Van Tat Vuntut Gwich’in, ‘People of the Lakes,’ derive their name from Van Tat

John Joe Kaye tells of Van Tat in hard times:

When there were no dzan long ago, I’ll talk about that time. … 1934-35, there was no dzan in Van Tat and I stayed with my father at Troochòonjik. Day and night people were going up to the head waters. …At LaPierre House, there a little flat there, and that’s where they were going for tsèe at that time when there no dzan. When it was hard times people would come here to Van Tat for small animals. There were lots of rabbits and ducks, too. That’s why people would come here to Van Tat. Fish, they made … fish traps and put those in the water and fished. That is the way our Elders made their living long ago. From not that long ago, we also did that ourselves. Now in recent times, people don’t go out to Van Tat. We come up with boats sometimes. Really, we don’t know how it will be in the future. In ten years, twenty years, from now, people may not come back here to Van Tat.

John Joe Kaye’s stories of Van Tat

It’s like this: that’s why from the beginning of time, they took the kids around [on the land]. It would be a big help. Long ago, our fathers told us all this. They went with us children on this land; we travelled all around. That’s how we know the land. They used to kill lots of vadzaih around here [ Van Tat ], … [and] lots of dzan . My father, my mother, too, my grandmother stayed,… even she killed lots of dzan . That’s how many dzan there were.

In 1946, when I first got married, I used to stay around here. At that time, there were lots of dzan . Me and my wife travelled all over around here. [We shot a hundred] dzan . Then we went home. … The next day, we went back again … and there was the same amount of dzan . That’s how many dzan there were. After that, in 1949, ‘48, I stayed with my in-laws. Even around that place, there were any dzan . There were also ots of people. Even with that many people, some got a thousand, a thousand five hundred. That’s how many dzan there were in those days. …

But now there’s not very many dzan around here. Now, there’s still lots of ice [on the lakes] but in different places, we saw only about four dzan . I wonder how it will be in the future. In the future, how our children are going to be, nobody knows.

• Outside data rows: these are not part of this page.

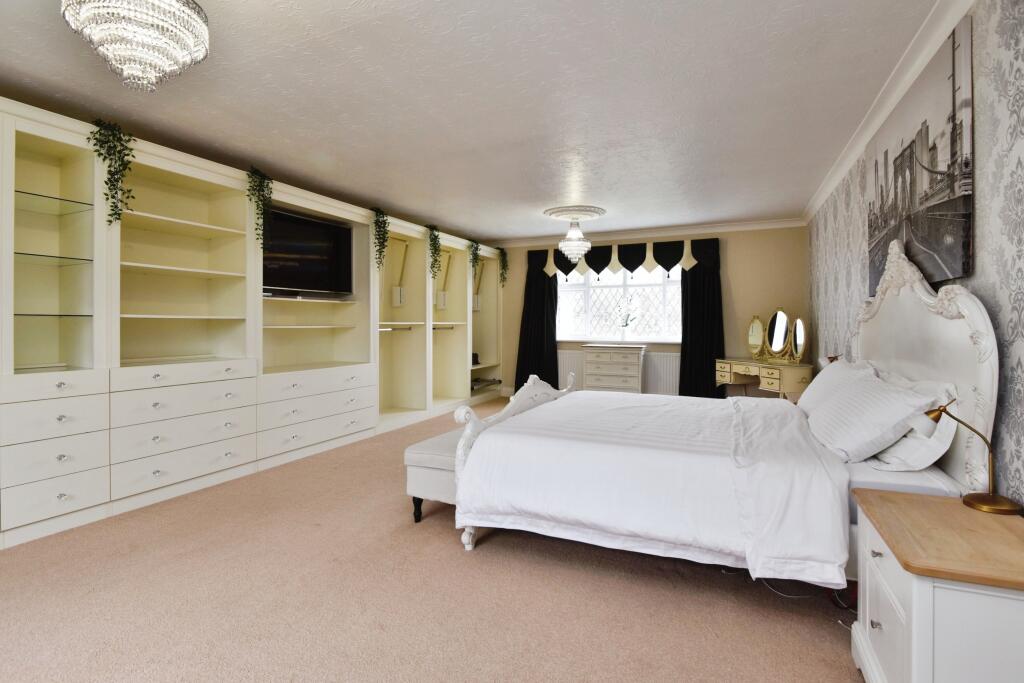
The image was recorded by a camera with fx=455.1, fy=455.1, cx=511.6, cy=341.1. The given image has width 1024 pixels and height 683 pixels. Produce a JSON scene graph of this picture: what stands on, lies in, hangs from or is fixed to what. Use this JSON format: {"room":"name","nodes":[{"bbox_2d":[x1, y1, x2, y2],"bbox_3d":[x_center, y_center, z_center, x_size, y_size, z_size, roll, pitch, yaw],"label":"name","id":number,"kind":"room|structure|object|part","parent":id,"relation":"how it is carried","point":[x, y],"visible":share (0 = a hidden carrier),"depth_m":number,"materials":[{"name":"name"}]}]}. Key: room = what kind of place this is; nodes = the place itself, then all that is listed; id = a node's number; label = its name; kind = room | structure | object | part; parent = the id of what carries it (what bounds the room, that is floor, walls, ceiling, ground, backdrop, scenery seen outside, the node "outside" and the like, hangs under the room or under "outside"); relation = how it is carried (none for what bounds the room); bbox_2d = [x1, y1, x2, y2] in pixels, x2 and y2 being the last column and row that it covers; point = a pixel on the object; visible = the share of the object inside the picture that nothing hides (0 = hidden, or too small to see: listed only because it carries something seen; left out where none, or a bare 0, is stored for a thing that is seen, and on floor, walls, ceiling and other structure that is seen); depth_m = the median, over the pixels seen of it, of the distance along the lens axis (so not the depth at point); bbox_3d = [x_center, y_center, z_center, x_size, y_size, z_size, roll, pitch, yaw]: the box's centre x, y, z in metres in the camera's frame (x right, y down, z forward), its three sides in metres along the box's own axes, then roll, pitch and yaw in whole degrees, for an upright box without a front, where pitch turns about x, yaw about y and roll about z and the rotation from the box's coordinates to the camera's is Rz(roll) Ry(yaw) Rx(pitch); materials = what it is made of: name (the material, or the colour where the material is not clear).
{"room":"bedroom","nodes":[
{"label":"bedroom","id":0,"kind":"room"},
{"bbox_2d":[0,396,863,682],"bbox_3d":[-0.158,1.114,3.097,5.000,0.103,7.130,0,1,24],"label":"carpet floor","id":1,"kind":"structure","parent":0,"point":[439,540],"depth_m":1.93,"materials":[{"name":"beige carpet"}]},
{"bbox_2d":[0,98,498,546],"bbox_3d":[-1.855,-0.160,4.820,0.845,2.348,6.894,0,1,24],"label":"built-in wardrobe","id":2,"kind":"object","parent":1,"relation":"on","point":[95,470],"visible":0.93,"depth_m":3.34,"materials":[{"name":"white paint"}]},
{"bbox_2d":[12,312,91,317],"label":"glass shelf","id":3,"kind":"object","parent":2,"relation":"in","point":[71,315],"visible":0.89,"depth_m":2.61,"materials":[{"name":"clear glass"}]},
{"bbox_2d":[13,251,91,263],"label":"glass shelf","id":4,"kind":"object","parent":2,"relation":"in","point":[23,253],"visible":0.82,"depth_m":2.61,"materials":[{"name":"clear glass"}]},
{"bbox_2d":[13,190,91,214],"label":"glass shelf","id":5,"kind":"object","parent":2,"relation":"in","point":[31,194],"visible":0.85,"depth_m":2.71,"materials":[{"name":"clear glass"}]},
{"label":"drawer","id":6,"kind":"part","parent":2,"relation":"part of","materials":[{"name":"white paint"}]},
{"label":"drawer","id":7,"kind":"part","parent":2,"relation":"part of","materials":[{"name":"white wood"}]},
{"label":"drawer","id":8,"kind":"part","parent":2,"relation":"part of","materials":[{"name":"white paint"}]},
{"bbox_2d":[90,119,137,224],"bbox_3d":[-2.480,-1.033,2.828,0.256,0.689,0.293,0,1,-39],"label":"hanging plant","id":9,"kind":"object","parent":2,"relation":"on","point":[111,174],"visible":0.94,"depth_m":2.80,"materials":[{"name":"green plant"}]},
{"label":"drawer","id":10,"kind":"part","parent":2,"relation":"part of","materials":[{"name":"white wood"}]},
{"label":"drawer","id":11,"kind":"part","parent":2,"relation":"part of","materials":[{"name":"white wood"}]},
{"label":"drawer","id":12,"kind":"part","parent":2,"relation":"part of","materials":[{"name":"white wood"}]},
{"bbox_2d":[247,165,272,248],"bbox_3d":[-2.063,-1.074,3.703,0.261,0.704,0.243,0,1,24],"label":"hanging plant","id":13,"kind":"object","parent":2,"relation":"on","point":[267,186],"visible":0.98,"depth_m":3.68,"materials":[{"name":"green plant"}]},
{"bbox_2d":[263,207,353,295],"bbox_3d":[-2.016,-0.829,4.367,0.250,0.760,1.072,0,1,24],"label":"television","id":14,"kind":"object","parent":2,"relation":"in","point":[305,261],"visible":0.86,"depth_m":4.37,"materials":[{"name":"black plastic"}]},
{"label":"drawer","id":15,"kind":"part","parent":2,"relation":"part of","materials":[{"name":"white paint"}]},
{"bbox_2d":[371,207,389,268],"bbox_3d":[-1.432,-1.104,4.913,0.222,0.721,0.280,0,1,-19],"label":"hanging plant","id":16,"kind":"object","parent":2,"relation":"on","point":[381,251],"visible":0.97,"depth_m":4.88,"materials":[{"name":"green plant"}]},
{"bbox_2d":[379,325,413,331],"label":"clothes rod","id":17,"kind":"object","parent":2,"relation":"attached to","point":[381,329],"visible":0.74,"depth_m":5.41,"materials":[{"name":"silver metal"}]},
{"bbox_2d":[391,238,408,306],"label":"pull-down wardrobe rail","id":18,"kind":"object","parent":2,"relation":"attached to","point":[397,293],"visible":0.96,"depth_m":5.48,"materials":[{"name":"white"}]},
{"bbox_2d":[426,224,441,277],"bbox_3d":[-1.010,-1.111,5.755,0.254,0.753,0.310,0,1,-19],"label":"hanging plant","id":19,"kind":"object","parent":2,"relation":"on","point":[433,255],"visible":0.95,"depth_m":5.71,"materials":[{"name":"green plant"}]},
{"bbox_2d":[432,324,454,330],"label":"clothes rail","id":20,"kind":"object","parent":2,"relation":"attached to","point":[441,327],"visible":0.62,"depth_m":6.23,"materials":[{"name":"metal"}]},
{"bbox_2d":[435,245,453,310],"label":"pull-down wardrobe rail","id":21,"kind":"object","parent":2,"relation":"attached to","point":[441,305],"visible":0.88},
{"bbox_2d":[468,239,481,277],"bbox_3d":[-0.575,-1.227,6.782,0.266,0.623,0.271,0,1,24],"label":"hanging plant","id":22,"kind":"object","parent":2,"relation":"hanging from","point":[475,257],"visible":0.87,"depth_m":6.75,"materials":[{"name":"green plant"}]},
{"bbox_2d":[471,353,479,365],"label":"object","id":23,"kind":"object","parent":2,"relation":"in","point":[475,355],"visible":0.61,"depth_m":6.91,"materials":[{"name":"black"}]},
{"bbox_2d":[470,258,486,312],"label":"pull-down wardrobe rail","id":24,"kind":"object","parent":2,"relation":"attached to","point":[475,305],"visible":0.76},
{"bbox_2d":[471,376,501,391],"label":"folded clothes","id":25,"kind":"object","parent":2,"relation":"in","point":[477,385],"visible":0.69,"depth_m":6.99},
{"bbox_2d":[495,246,508,286],"bbox_3d":[-0.170,-1.227,7.394,0.253,0.682,0.301,0,1,24],"label":"hanging plant","id":26,"kind":"object","parent":2,"relation":"hanging from","point":[503,277],"visible":0.94,"depth_m":7.36,"materials":[{"name":"green plant"}]},
{"bbox_2d":[404,429,464,524],"bbox_3d":[-0.204,0.834,3.203,0.411,0.455,1.294,0,1,24],"label":"upholstered bench","id":27,"kind":"object","parent":1,"relation":"on","point":[411,451],"visible":0.41,"depth_m":2.66,"materials":[{"name":"fabric"}]},
{"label":"bench leg","id":28,"kind":"part","parent":27,"relation":"part of","materials":[{"name":"black wood"}]},
{"bbox_2d":[582,343,643,393],"bbox_3d":[1.407,0.498,6.424,0.833,0.914,0.415,0,1,24],"label":"chest of drawers","id":29,"kind":"object","parent":1,"relation":"on","point":[630,367],"visible":0.81,"depth_m":6.26,"materials":[{"name":"white"}]},
{"bbox_2d":[443,245,1002,589],"bbox_3d":[1.022,0.281,2.774,2.175,1.565,2.051,0,1,24],"label":"bed","id":30,"kind":"object","parent":1,"relation":"on","point":[928,331],"visible":0.87,"depth_m":2.08,"materials":[{"name":"white fabric"}]},
{"bbox_3d":[0.061,0.668,3.182,0.212,0.864,1.558,0,1,24],"label":"footboard","id":31,"kind":"part","parent":30,"relation":"part of","materials":[{"name":"white wood"}]},
{"bbox_2d":[460,387,855,587],"bbox_3d":[0.913,0.678,2.818,1.646,0.535,1.867,0,1,24],"label":"duvet","id":32,"kind":"object","parent":30,"relation":"on","point":[788,407],"visible":0.87,"depth_m":2.15,"materials":[{"name":"white fabric"}]},
{"bbox_2d":[796,358,878,417],"bbox_3d":[2.077,0.317,2.975,0.352,0.378,0.737,0,1,24],"label":"pillow","id":33,"kind":"object","parent":30,"relation":"on","point":[812,389],"visible":0.45,"depth_m":2.86,"materials":[{"name":"white fabric"}]},
{"bbox_2d":[803,367,938,461],"bbox_3d":[1.722,0.355,2.283,0.383,0.337,0.784,0,1,24],"label":"pillow","id":34,"kind":"object","parent":30,"relation":"on","point":[838,407],"visible":0.94,"depth_m":2.06,"materials":[{"name":"white fabric"}]},
{"bbox_2d":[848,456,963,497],"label":"mattress","id":35,"kind":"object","parent":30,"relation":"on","point":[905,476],"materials":[{"name":"white fabric"}]},
{"bbox_2d":[867,371,959,471],"bbox_3d":[1.838,0.344,2.158,0.273,0.346,0.838,0,1,24],"label":"pillow","id":36,"kind":"object","parent":30,"relation":"on","point":[932,455],"visible":0.52,"depth_m":1.85,"materials":[{"name":"white fabric"}]},
{"bbox_3d":[2.005,0.214,2.424,0.198,1.458,1.353,0,1,24],"label":"headboard","id":37,"kind":"part","parent":30,"relation":"part of","materials":[{"name":"white wood"}]},
{"bbox_2d":[715,358,813,402],"bbox_3d":[2.960,0.629,5.427,0.546,0.762,1.254,0,1,-15],"label":"dressing table","id":38,"kind":"object","parent":1,"relation":"on","point":[732,379],"visible":0.68,"depth_m":5.11,"materials":[{"name":"wood"}]},
{"bbox_2d":[747,309,807,362],"bbox_3d":[3.110,-0.067,5.379,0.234,0.599,0.840,0,1,-17],"label":"vanity mirror","id":39,"kind":"object","parent":38,"relation":"on","point":[778,317],"visible":0.99,"depth_m":5.36,"materials":[{"name":"mirror"}]},
{"bbox_2d":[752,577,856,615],"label":"power cable","id":40,"kind":"object","parent":1,"relation":"on","point":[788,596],"visible":0.42,"depth_m":1.97,"materials":[{"name":"plastic"}]},
{"bbox_2d":[849,487,1023,682],"bbox_3d":[1.301,0.835,1.315,0.472,0.576,0.606,0,1,24],"label":"nightstand","id":41,"kind":"object","parent":1,"relation":"on","point":[900,496],"visible":0.99,"depth_m":1.17,"materials":[{"name":"white wood"}]},
{"bbox_2d":[921,397,1022,514],"bbox_3d":[1.481,0.362,1.485,0.251,0.330,0.150,0,1,24],"label":"table lamp","id":42,"kind":"object","parent":41,"relation":"on","point":[1012,506],"visible":0.99,"depth_m":1.47,"materials":[{"name":"gold metal"}]},
{"bbox_2d":[0,0,944,240],"bbox_3d":[-0.249,-1.497,3.253,5.237,0.107,8.163,0,1,24],"label":"ceiling","id":43,"kind":"structure","parent":0,"point":[540,206],"depth_m":2.68,"materials":[{"name":"white paint"}]},
{"bbox_2d":[61,0,209,91],"bbox_3d":[-1.313,-1.153,1.613,0.436,0.530,0.428,0,1,24],"label":"chandelier","id":44,"kind":"object","parent":43,"relation":"hanging from","point":[151,56],"visible":0.98,"depth_m":1.55,"materials":[{"name":"glass"}]},
{"bbox_2d":[543,205,605,222],"bbox_3d":[0.753,-1.520,5.490,0.693,0.069,0.719,0,1,24],"label":"ceiling rose","id":45,"kind":"object","parent":43,"relation":"attached to","point":[566,208],"visible":0.9,"depth_m":5.36,"materials":[{"name":"white"}]},
{"bbox_2d":[558,217,591,263],"bbox_3d":[0.752,-1.208,5.449,0.369,0.568,0.368,0,1,24],"label":"chandelier","id":46,"kind":"object","parent":45,"relation":"hanging from","point":[574,251],"visible":0.99,"depth_m":5.38,"materials":[{"name":"white glass"}]},
{"bbox_2d":[489,223,807,400],"bbox_3d":[1.527,-0.297,6.771,4.870,2.514,0.183,0,1,24],"label":"back wall","id":47,"kind":"structure","parent":0,"point":[732,285],"depth_m":6.02,"materials":[{"name":"beige paint"}]},
{"bbox_2d":[513,250,559,392],"bbox_3d":[0.366,-0.230,7.053,0.759,2.311,0.135,0,1,24],"label":"left curtain","id":48,"kind":"object","parent":47,"relation":"attached to","point":[528,373],"visible":0.72,"depth_m":7.05,"materials":[{"name":"black fabric"}]},
{"bbox_2d":[557,349,678,395],"bbox_3d":[1.517,0.505,6.715,1.871,0.704,0.076,0,1,24],"label":"radiator","id":49,"kind":"object","parent":47,"relation":"attached to","point":[578,365],"visible":0.46,"depth_m":6.49,"materials":[{"name":"white metal"}]},
{"bbox_2d":[556,263,680,341],"bbox_3d":[1.553,-0.677,6.775,2.161,1.340,0.146,0,1,24],"label":"window","id":50,"kind":"structure","parent":47,"relation":"in","point":[568,291],"depth_m":6.78,"materials":[{"name":"white glass"}]},
{"bbox_2d":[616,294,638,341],"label":"flower vase","id":51,"kind":"object","parent":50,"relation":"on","point":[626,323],"visible":1,"depth_m":6.50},
{"bbox_2d":[536,237,715,279],"bbox_3d":[1.525,-1.160,6.570,2.666,0.501,0.122,0,1,24],"label":"valance","id":52,"kind":"object","parent":47,"relation":"attached to","point":[598,269],"visible":0.83,"depth_m":6.43,"materials":[{"name":"fabric"}]},
{"bbox_2d":[489,217,805,248],"bbox_3d":[1.566,-1.520,6.574,4.508,0.094,0.092,0,1,24],"label":"crown molding","id":53,"kind":"structure","parent":47,"relation":"attached to","point":[664,231],"depth_m":6.30,"materials":[{"name":"white paint"}]},
{"bbox_2d":[678,239,723,397],"bbox_3d":[2.538,-0.188,6.136,0.600,2.308,0.114,0,1,24],"label":"right curtain","id":54,"kind":"object","parent":47,"relation":"attached to","point":[698,289],"visible":0.74,"depth_m":6.14,"materials":[{"name":"black fabric"}]},
{"bbox_2d":[805,0,1023,508],"bbox_3d":[2.061,-0.138,2.157,0.165,2.518,7.476,0,1,24],"label":"right wall","id":55,"kind":"structure","parent":0,"point":[1006,66],"depth_m":1.71,"materials":[{"name":"grey paper"}]},
{"bbox_2d":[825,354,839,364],"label":"bedside lamp","id":56,"kind":"object","parent":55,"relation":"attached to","point":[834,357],"visible":0.25,"depth_m":3.59,"materials":[{"name":"metal"}]},
{"bbox_2d":[800,0,972,223],"bbox_3d":[1.995,-1.375,2.292,0.103,0.096,7.025,0,1,24],"label":"crown molding","id":57,"kind":"structure","parent":55,"relation":"attached to","point":[846,162],"depth_m":2.46,"materials":[{"name":"white paint"}]},
{"bbox_2d":[867,14,973,294],"bbox_3d":[2.092,-0.795,2.431,0.037,1.019,1.393,0,1,24],"label":"canvas picture","id":58,"kind":"object","parent":55,"relation":"attached to","point":[942,198],"visible":0.95,"depth_m":2.10}
]}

From there people would go in all different directions to the different lakes. There were lots of people. In May on hard ice, they would [visit]. They would have a good time. Way over there is a long lake. … In 1930 Peter Moses sold a little stuff here. He would go down through that valley to Shingle Point for trade goods. From here he would go to Fort Yukon … [to get trade goods]. That’s how hard our elders long ago worked so that people could live well.